TASK INPUTS
————

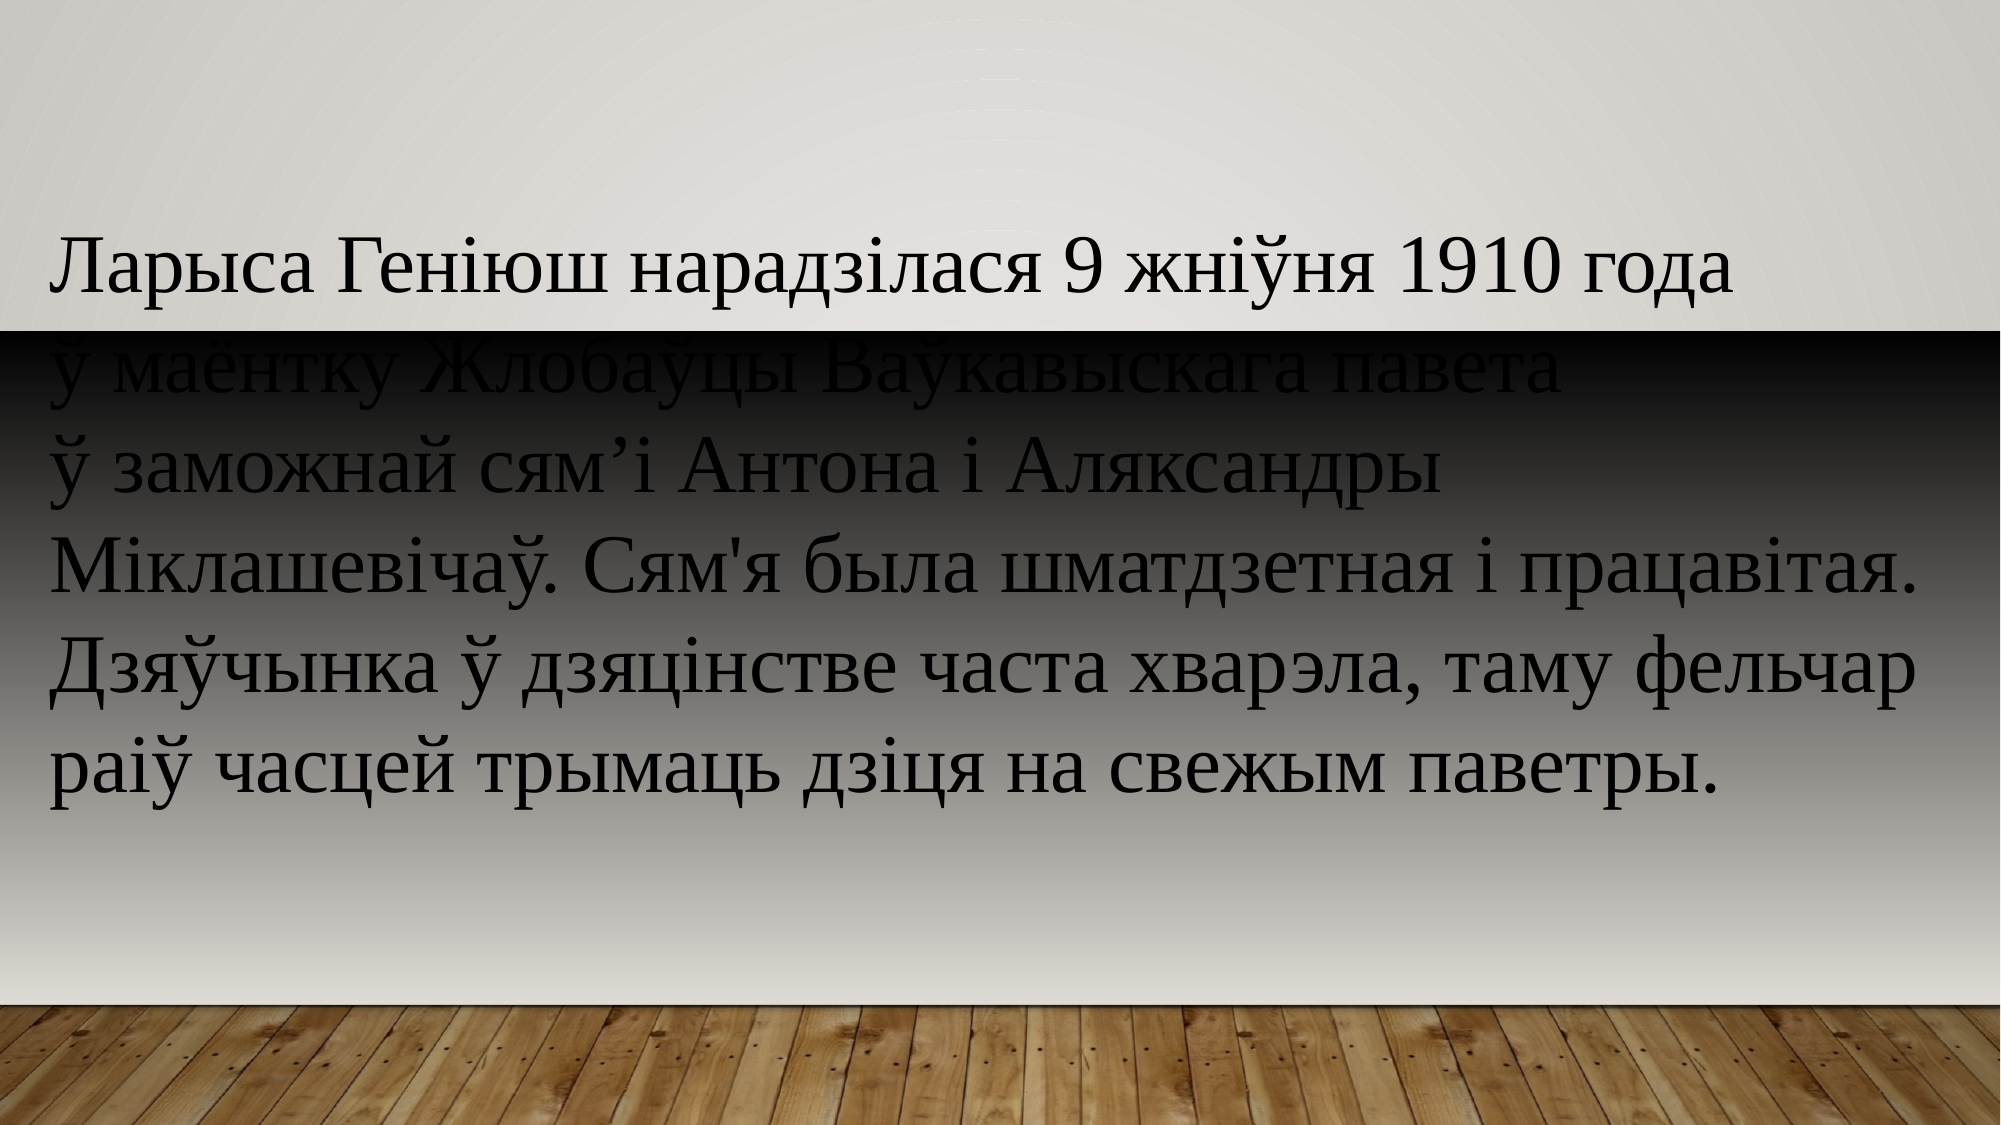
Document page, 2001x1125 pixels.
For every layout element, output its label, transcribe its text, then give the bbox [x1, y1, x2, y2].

————

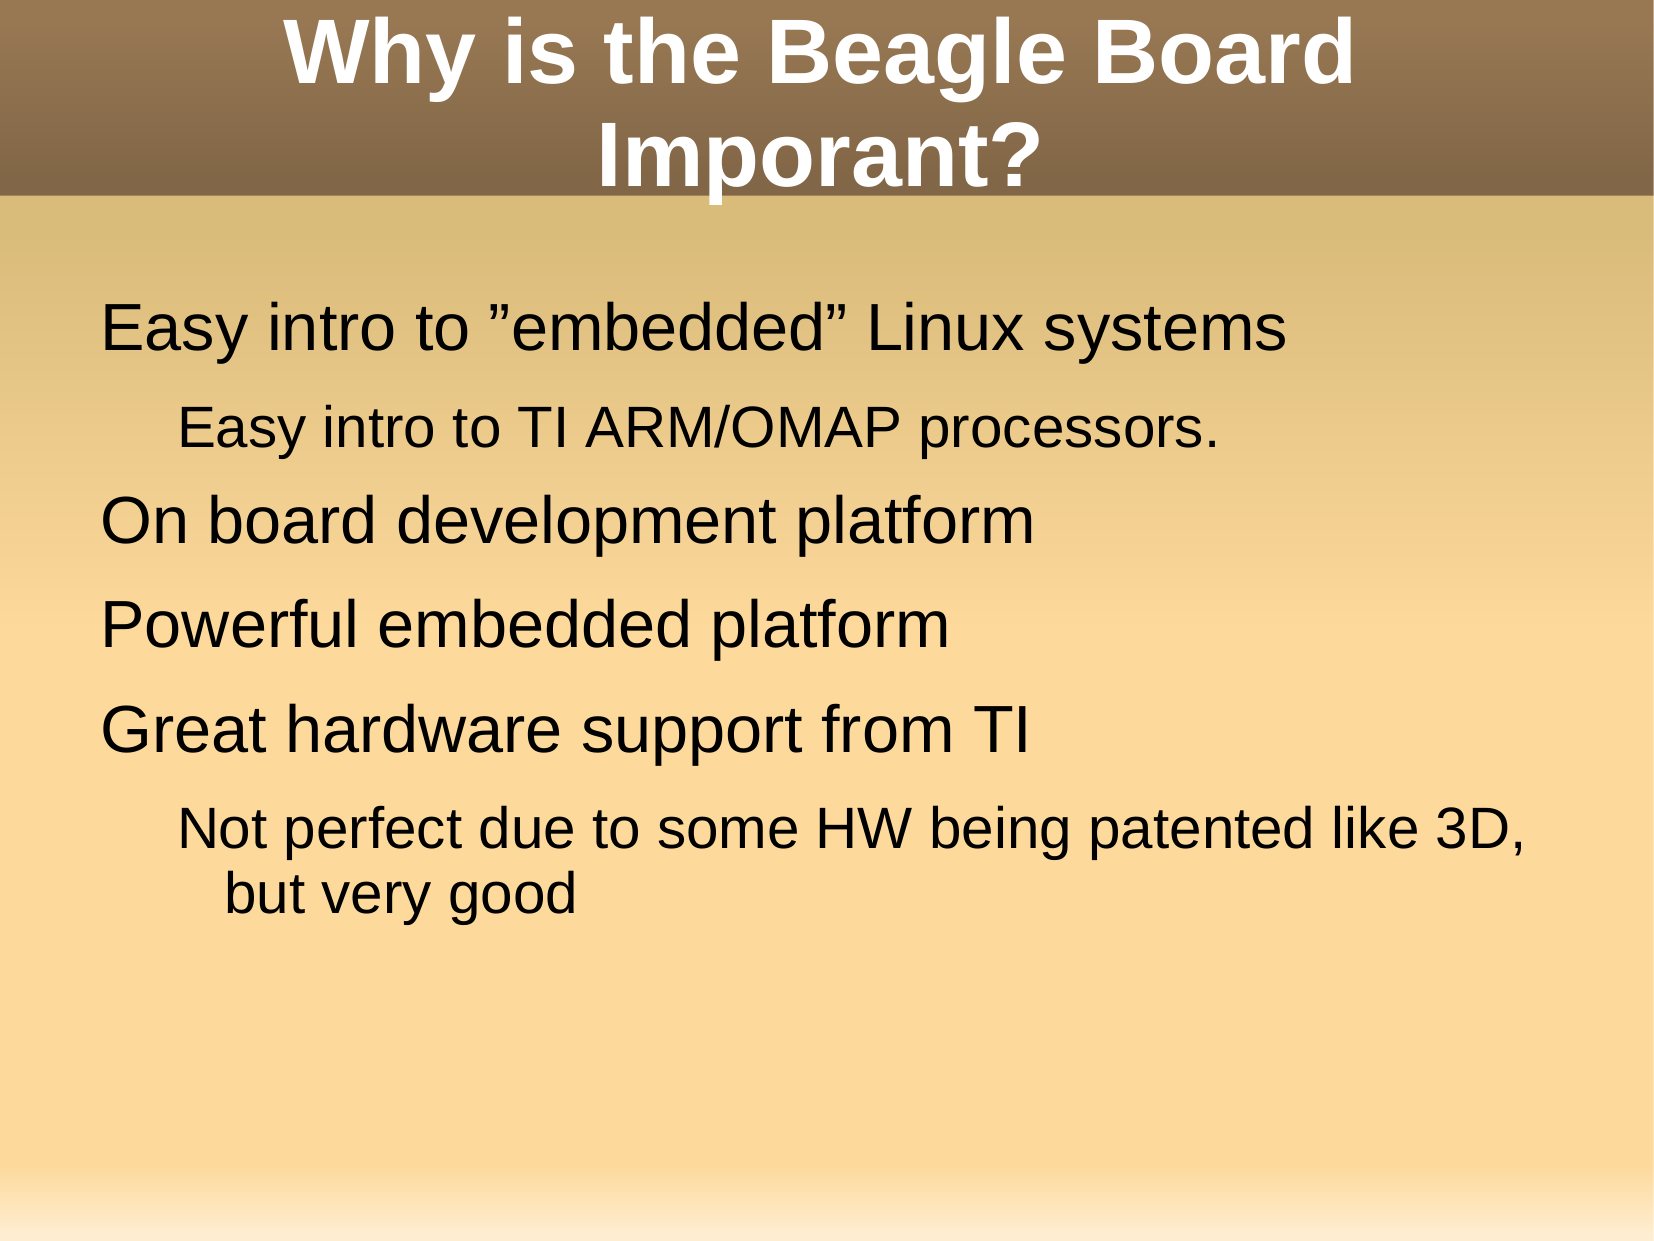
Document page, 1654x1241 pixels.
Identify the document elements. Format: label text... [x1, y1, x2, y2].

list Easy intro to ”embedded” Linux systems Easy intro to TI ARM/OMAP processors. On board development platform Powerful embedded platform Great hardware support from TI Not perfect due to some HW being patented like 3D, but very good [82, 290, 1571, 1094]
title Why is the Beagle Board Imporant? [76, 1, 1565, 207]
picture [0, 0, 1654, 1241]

————

DIRECTIVE
Quote the lines verbatim, from the line containing "Document page, 2001x1125 pixels." up to and including the line containing "For every layout".

IN RESPONSE
Document page, 2001x1125 pixels.
For every layout element, output its label, transcribe its text, then give the bbox [x1, y1, x2, y2].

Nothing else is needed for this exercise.